UFO religions—or should they now be called UAP religions?—have long been of interest to scholars of religion. A recent piece on Religion Dispatches titled “With Release of Pentagon Report, UFO Narrative Belief System Is Suddenly Supported by Military Witness Testimonies,” by Diana Pasulka, explores this. Anyone following mainstream media is perhaps experiencing a bit of whiplash on the topic since, prior to admission of interest by the government, the official stance was to ridicule the entire topic. That’s the reason what were long known as Unidentified Flying Objects now have to be called Unidentified Aerial Phenomena. Since a government can never admit it made mistakes, it simply changes the terminology. My interest here, however, is in the connection with religion.
I’ve explored the connection between horror and religion from time to time—ahem—and so it is natural enough to wonder about the relationship between religion and UAPs. (Or should I stick with UFOs?) The two have some commonalities. Initially, both deal with the unknown. Indeed, the word monster comes from a root denoting an omen, or a revelation. Something isn’t a revelation unless it’s been keep hidden. So with UFOs. The government’s long interest, which had been somewhat successfully hidden, allowed for a reveal. Religions, however, tend to thrive on hidden things. The monotheistic religions, for example, claim to inform us about what God has chosen to reveal about (generally) himself. Even today when pushed into a theological corner, believers will appeal to mystery. Both monsters and UFOs live in mystery.

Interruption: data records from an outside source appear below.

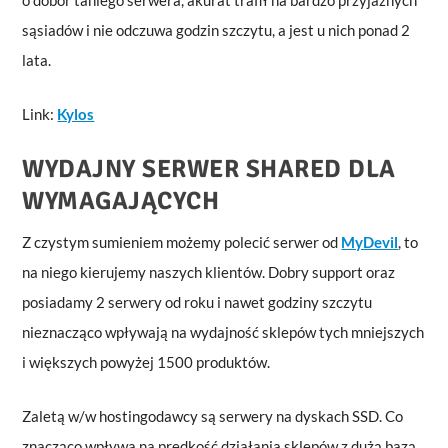
sąsiadów i nie odczuwa godzin szczytu, a jest u nich ponad 2
lata.
Link:
Kylos
WYDAJNY SERWER SHARED DLA
WYMAGAJĄCYCH
Z czystym sumieniem możemy polecić serwer od
MyDevil
, to
na niego kierujemy naszych klientów. Dobry support oraz
posiadamy 2 serwery od roku i nawet godziny szczytu
nieznacząco wpływają na wydajność sklepów tych mniejszych
i większych powyżej 1500 produktów.
Zaletą w/w hostingodawcy są serwery na dyskach SSD. Co
znacząco wpływa na prędkość działania sklepów z dużą bazą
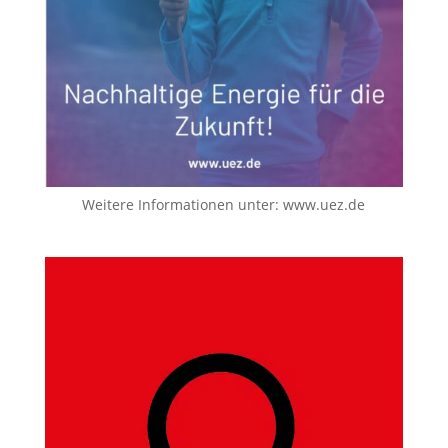
Weitere Informationen unter:
www.uez.de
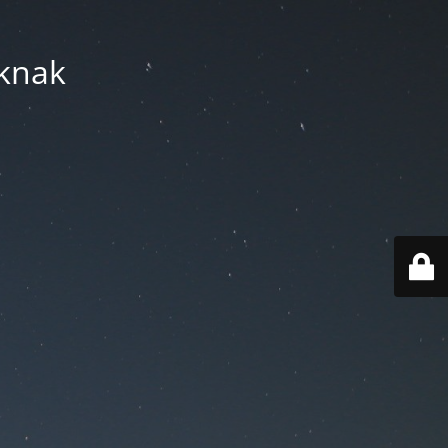
áknak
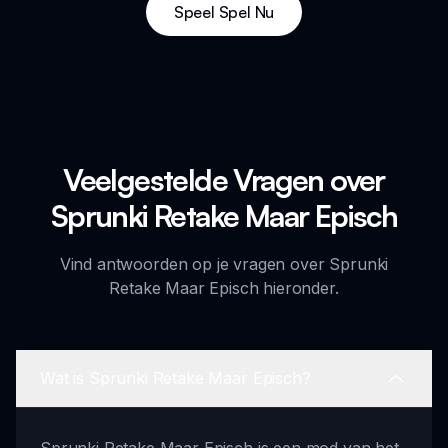
Speel Spel Nu
Veelgestelde Vragen over
Sprunki Retake Maar Episch
Vind antwoorden op je vragen over Sprunki
Retake Maar Episch hieronder.
Wat is Sprunki Retake Maar Episch?
Sprunki Retake Maar Episch is een mod van het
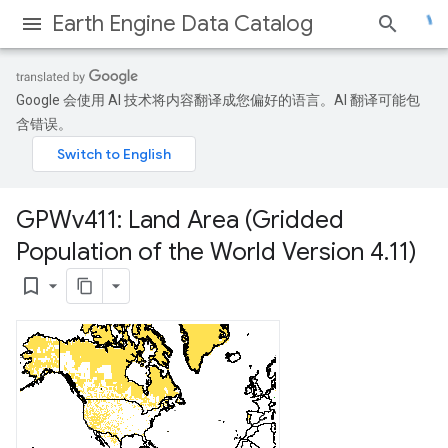
Earth Engine Data Catalog
Google 会使用 AI 技术将内容翻译成您偏好的语言。AI 翻译可能包
含错误。
GPWv411: Land Area (Gridded
Population of the World Version 4
.
11)
bookmark_border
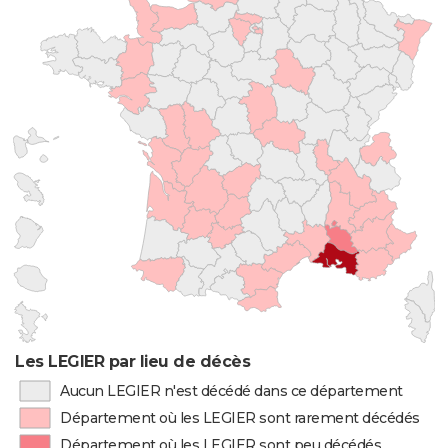
Les LEGIER par lieu de décès
Aucun LEGIER n'est décédé dans ce département
Département où les LEGIER sont rarement décédés
Département où les LEGIER sont peu décédés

Science prefers things out in the light. Is it any wonder that scientists are reluctant to apply themselves and their hard-earned credentials to the UAP problem? Those of us in religious studies generally have little to lose. It’s not like we’ve got prestige on our side, or some billion-dollar grant riding on our reputation. We can afford to take a look and monsters and other unknowns and see how they trigger the religious impulse. Pasulka’s article has more to do with credibility. UFO religions have long struggled with being considered outsider belief systems. UFOs were publicly ridiculed, so any religion that focused on them was, by extension, laughable. I’ve long believed that ridicule serves little purpose when it comes to belief systems. Making fun of a mystery is less common than shaming those who believe in what we’ve been told definitely isn’t real. Until suddenly it becomes real. Is there any question why religions develop when mysteries remain?